My aim is to get all the genes annotated to a Gene Ontology(GO) term in ENTREZ ID form. And currently I have 3 different solutions that achieve this. Below are my example solutions for Human and GO ID: 0005634(nucleus).
Biomart
library(biomaRt)
ensembl = useMart("ensembl",dataset="hsapiens_gene_ensembl")

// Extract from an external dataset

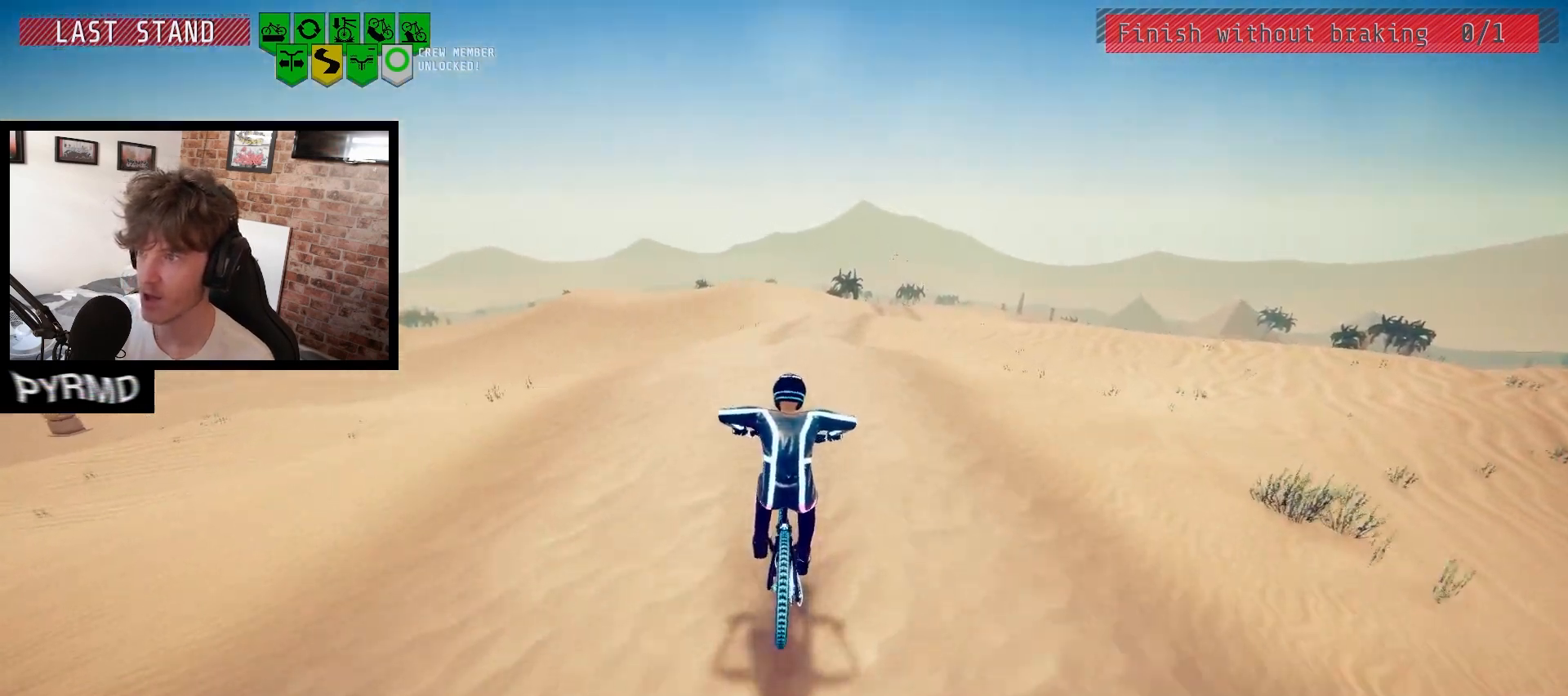
{"keys": ["l"], "events": [[100, "space", "up"], [150, "l", "down"]]}
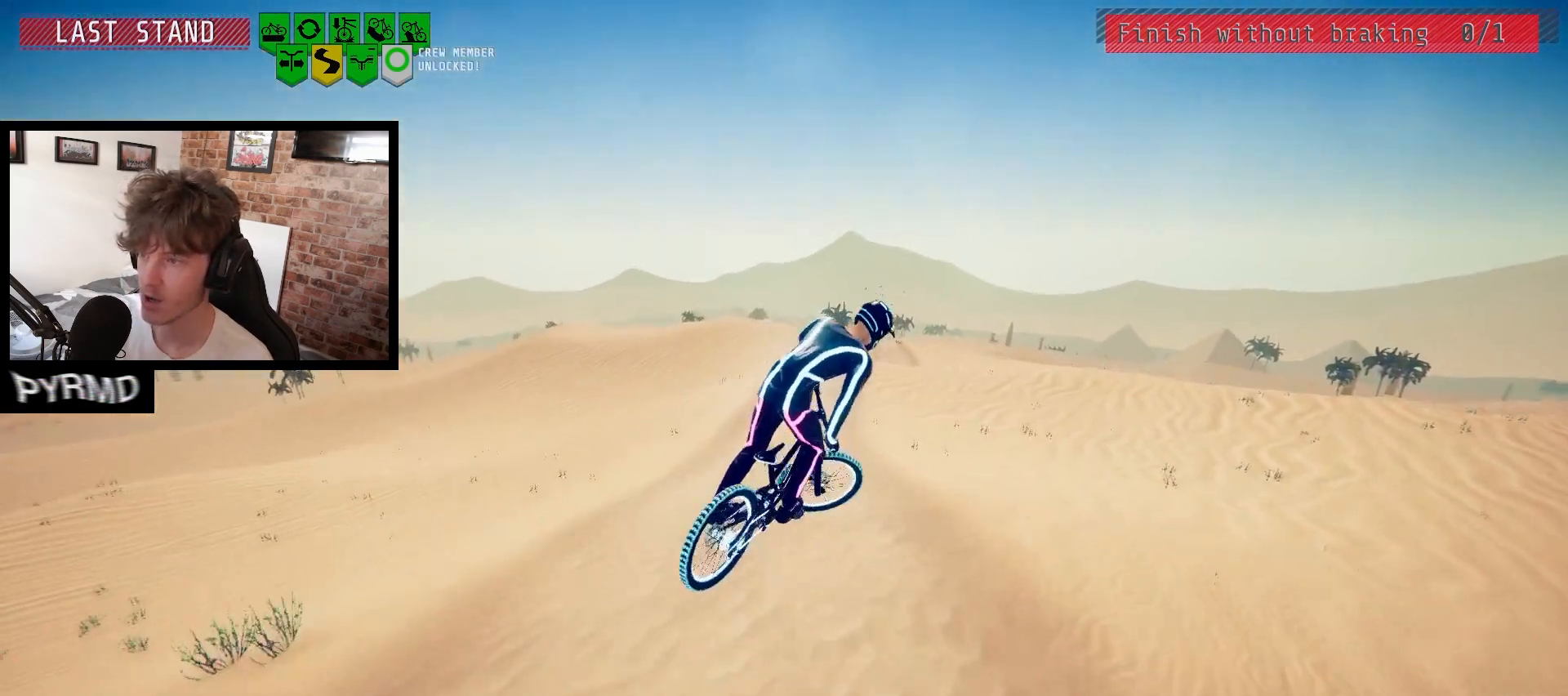
{"keys": [], "events": [[233, "l", "up"]]}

gene.data <- getBM(attributes=c('entrezgene'),
filters = 'go',
values = "GO:0005634",
mart = ensembl)
org.Hs.eg.db
library(org.Hs.eg.db)
gene_list <- data.frame(mget("GO:0005634", org.Hs.egGO2ALLEGS)[[1]])
print(gene_list)
running an SQL query on the GO servers
SELECT
gene_product.symbol AS gp_symbol
FROM term
INNER JOIN association ON term.id=association.term_id)
INNER JOIN gene_product ON (association.gene_product_id=gene_product.id)
INNER JOIN species ON (gene_product.species_id=species.id)
INNER JOIN dbxref ON (gene_product.dbxref_id=dbxref.id)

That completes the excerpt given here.